State Senate approves significant road funding increase
Legislation that is expected to raise up to $1.5 billion a year to fix Michigan’s roads has cleared the state Senate.
Depending on how the price of gas fluctuates, the legislation would effectively double the amount of tax people pay at the pump. Instead of paying cents on the gallon, drivers would pay a percentage of the wholesale price of fuel. That percentage would gradually rise to 15.5 percent between next year and 2018. Drivers currently pay 19 cents per gallon for gasoline.
House bill 5477 passed on a 23-14 vote.
State Senate Majority Leader Randy Richardville, R-Monroe, spearheaded the effort in the Senate. He says lawmakers were peppered with questions from voters about the roads while they were campaigning before last week’s election.
“So when we got back, it was one of their first priorities,” Richardville told reporters shortly after Thursday’s vote. “The governor hasn’t held back, he’s said it’s one of his top priorities, same with the speaker. So we wanted to prove that we don’t just talk about it, we do stuff. So we did something.”
“We want to fix roads and we’ll take tough votes to do it.”
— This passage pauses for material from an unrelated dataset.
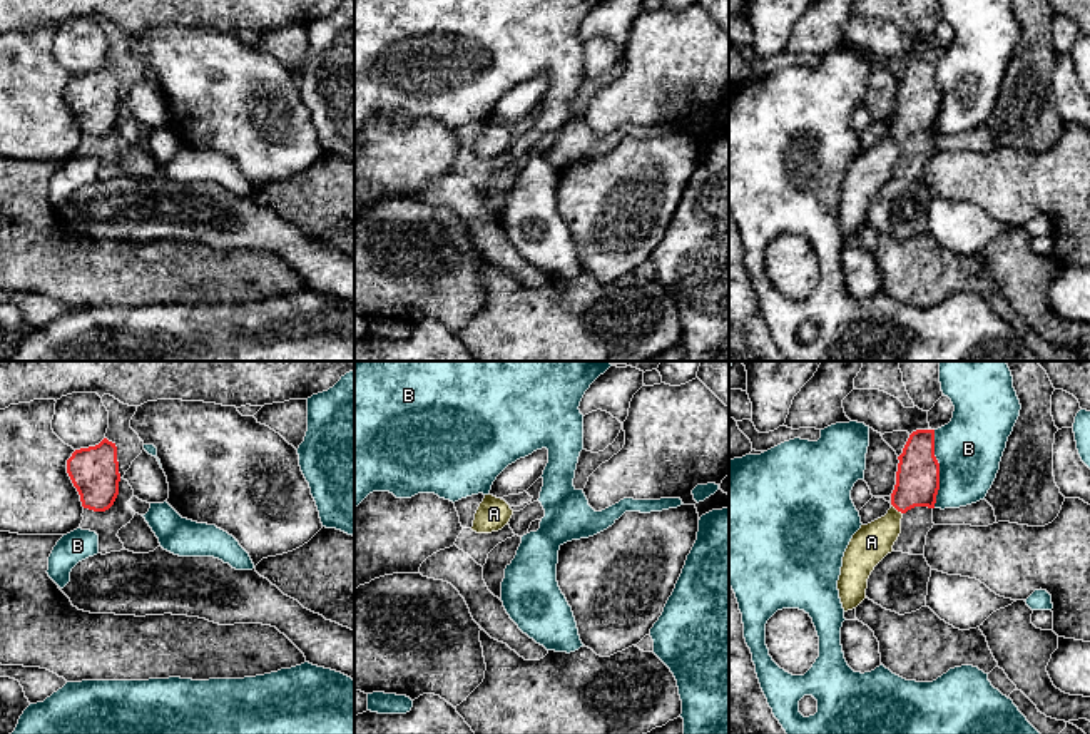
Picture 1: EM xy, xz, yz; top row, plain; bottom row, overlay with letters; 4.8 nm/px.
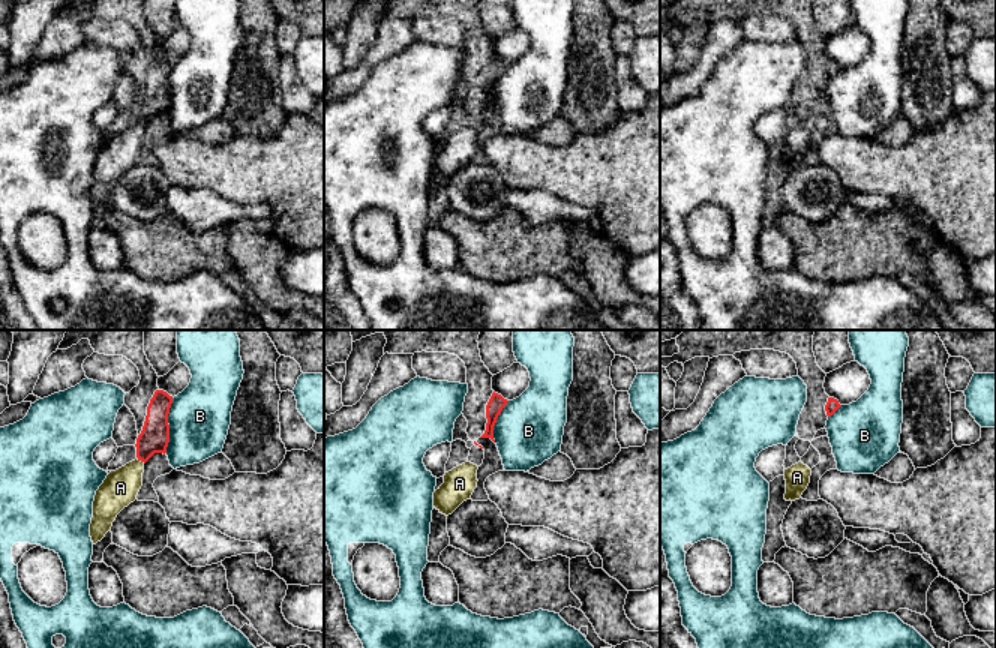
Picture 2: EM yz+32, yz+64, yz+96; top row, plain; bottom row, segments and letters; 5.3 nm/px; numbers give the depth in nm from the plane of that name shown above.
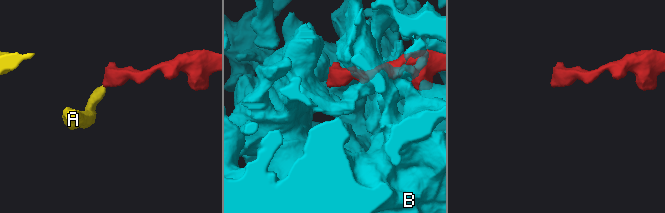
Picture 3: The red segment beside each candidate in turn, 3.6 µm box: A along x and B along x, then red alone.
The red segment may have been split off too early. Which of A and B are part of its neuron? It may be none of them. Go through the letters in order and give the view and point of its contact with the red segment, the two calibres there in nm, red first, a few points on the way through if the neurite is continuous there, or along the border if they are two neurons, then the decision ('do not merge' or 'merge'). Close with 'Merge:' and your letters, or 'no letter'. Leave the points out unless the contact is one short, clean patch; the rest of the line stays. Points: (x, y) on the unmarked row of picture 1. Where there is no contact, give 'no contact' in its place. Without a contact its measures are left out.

State Sen. Patrick Colbeck, R-Canton, is one of the 14 members who voted against the bill. He says the state should take the money from other areas of the budget to pay for infrastructure repairs instead of raising taxes.
“There’s a cost to our economy,” Colbeck said during his floor speech opposing the plan. “Michigan is finally on the comeback trail right now. And there’s nothing that slows down a comeback more than increasing taxes.”
The legislation now heads to the state House. It is unclear whether House leadership will take up the bill or if it has enough votes to pass.
Earlier on Thursday, the Senate rejected for the second time this year a plan to raise the state’s sales tax from six percent to seven percent and dedicate the new revenue to roads. A number of Republicans favor that method, saying the gas tax is an unsustainable way to fund infrastructure. They also say it would leave the final decision up to Michigan voters, who would have to approve the sales tax increase.
Democrats generally oppose any increase in the sales tax because they say it disproportionately hurts lower income people.